Who is involved: As discussed earlier in this thread, the FreedomBox Foundation does not govern bounty transactions. And the foundation won’t have any official involvement in a bounty program unless it officially recommends a given bounty platform. Since the core developers govern merge requests and, more broadly, the evolution of FreedomBox, the core developers ultimately govern the bounty program. For now, Sunil has kindly agreed to assist with the first test case. But in the future, the community may want to formalize a review process that shares the responsibility with other core developers and eases the Sunil’s load. And as for my involvement: since I am not a developer, I will be of limited use in this experiment. But I will stay involved in discussions on this thread and will monitor this experiment as it evolves.

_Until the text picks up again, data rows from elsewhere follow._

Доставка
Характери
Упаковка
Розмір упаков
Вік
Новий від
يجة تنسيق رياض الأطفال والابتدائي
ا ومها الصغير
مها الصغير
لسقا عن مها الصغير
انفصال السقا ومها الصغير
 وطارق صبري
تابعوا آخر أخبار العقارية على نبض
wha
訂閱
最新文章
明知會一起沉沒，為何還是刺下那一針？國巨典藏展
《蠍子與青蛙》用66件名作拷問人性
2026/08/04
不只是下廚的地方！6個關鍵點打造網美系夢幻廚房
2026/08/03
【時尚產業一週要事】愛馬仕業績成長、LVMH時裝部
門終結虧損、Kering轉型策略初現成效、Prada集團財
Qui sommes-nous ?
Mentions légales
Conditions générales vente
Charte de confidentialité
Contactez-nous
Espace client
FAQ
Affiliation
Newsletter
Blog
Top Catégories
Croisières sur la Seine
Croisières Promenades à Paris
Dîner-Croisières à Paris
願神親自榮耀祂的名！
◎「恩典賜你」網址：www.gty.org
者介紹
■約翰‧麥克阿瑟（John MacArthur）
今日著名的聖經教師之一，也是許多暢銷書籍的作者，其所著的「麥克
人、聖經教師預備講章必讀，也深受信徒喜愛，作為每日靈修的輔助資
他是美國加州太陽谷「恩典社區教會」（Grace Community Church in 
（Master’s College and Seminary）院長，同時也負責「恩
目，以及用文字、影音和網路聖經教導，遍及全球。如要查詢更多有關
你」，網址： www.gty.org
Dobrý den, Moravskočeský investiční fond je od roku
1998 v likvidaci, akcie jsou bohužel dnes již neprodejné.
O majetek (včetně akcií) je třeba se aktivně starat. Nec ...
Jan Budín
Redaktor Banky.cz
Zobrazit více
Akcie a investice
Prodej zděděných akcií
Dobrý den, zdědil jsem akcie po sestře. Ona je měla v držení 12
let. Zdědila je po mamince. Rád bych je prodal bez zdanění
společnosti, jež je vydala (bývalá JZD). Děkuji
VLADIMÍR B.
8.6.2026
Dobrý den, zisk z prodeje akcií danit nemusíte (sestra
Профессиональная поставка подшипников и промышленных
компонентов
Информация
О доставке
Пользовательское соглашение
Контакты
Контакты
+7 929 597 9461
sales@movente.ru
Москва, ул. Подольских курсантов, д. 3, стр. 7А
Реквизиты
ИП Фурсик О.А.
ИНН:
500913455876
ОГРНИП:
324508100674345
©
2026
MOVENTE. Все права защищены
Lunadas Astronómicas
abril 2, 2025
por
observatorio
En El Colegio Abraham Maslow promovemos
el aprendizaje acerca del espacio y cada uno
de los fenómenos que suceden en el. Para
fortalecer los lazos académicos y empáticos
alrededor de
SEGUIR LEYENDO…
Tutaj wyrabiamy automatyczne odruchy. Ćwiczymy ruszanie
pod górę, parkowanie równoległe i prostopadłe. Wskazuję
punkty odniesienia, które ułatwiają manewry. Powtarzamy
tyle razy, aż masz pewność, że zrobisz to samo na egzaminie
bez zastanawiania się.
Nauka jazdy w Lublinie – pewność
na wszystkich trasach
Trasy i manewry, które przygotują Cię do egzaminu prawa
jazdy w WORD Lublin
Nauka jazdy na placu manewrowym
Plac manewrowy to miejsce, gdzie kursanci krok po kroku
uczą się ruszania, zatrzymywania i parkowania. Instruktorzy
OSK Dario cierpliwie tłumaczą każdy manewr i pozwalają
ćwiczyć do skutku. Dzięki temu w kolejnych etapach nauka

First task: Sunil says that the first task is to evaluate bountysource.com. Is it a platform that respects our values? If so, then we can proceed with the bounty experiment. If not, we will need to find an alternative third-party bounty program to mediate the transaction.
Subsequent tasks: For this first test case, Sunil is willing to work with the bounty payer and bounty accepter to define the tasks and and review the code when it is ready.
Timeline: We will test a bounty program in June, July, August 2019. I propose that we revisit the topic in September 2019 on a community call. If things don’t turn out how we hope, then we can discontinue the bounty program.
I hope this summary post captures the conclusion from our discussion accurately. If I missed anything or made any mistakes, please do offer your corrections in this thread.
I would like to suggest nextcloud or wireguard (in that order) be candidates for the test. However, I am willing to support another project if that is what the team wants.
Bountysource recently added this to their Terms of Service:
2.13 Bounty Time-Out. If no Solution is accepted within two years after a Bounty is posted, then the Bounty will be withdrawn and the amount posted for the Bounty will be retained by Bountysource. For Bounties posted before June 30, 2018, the Backer may redeploy their Bounty to a new Issue by contacting firstname.lastname@example.org before July 1, 2020. If the Backer does not redeploy their Bounty by the deadline, the Bounty will be withdrawn and the amount posted for the Bounty will be retained by Bountysource.
Wasn’t there some sort of decentralized, p2p, bounty network that people could propose and contribute using either one, or many, cryptocurrencies? I haven’t kept up with other projects in a long time, but I thought there was something like this either made, or in the works.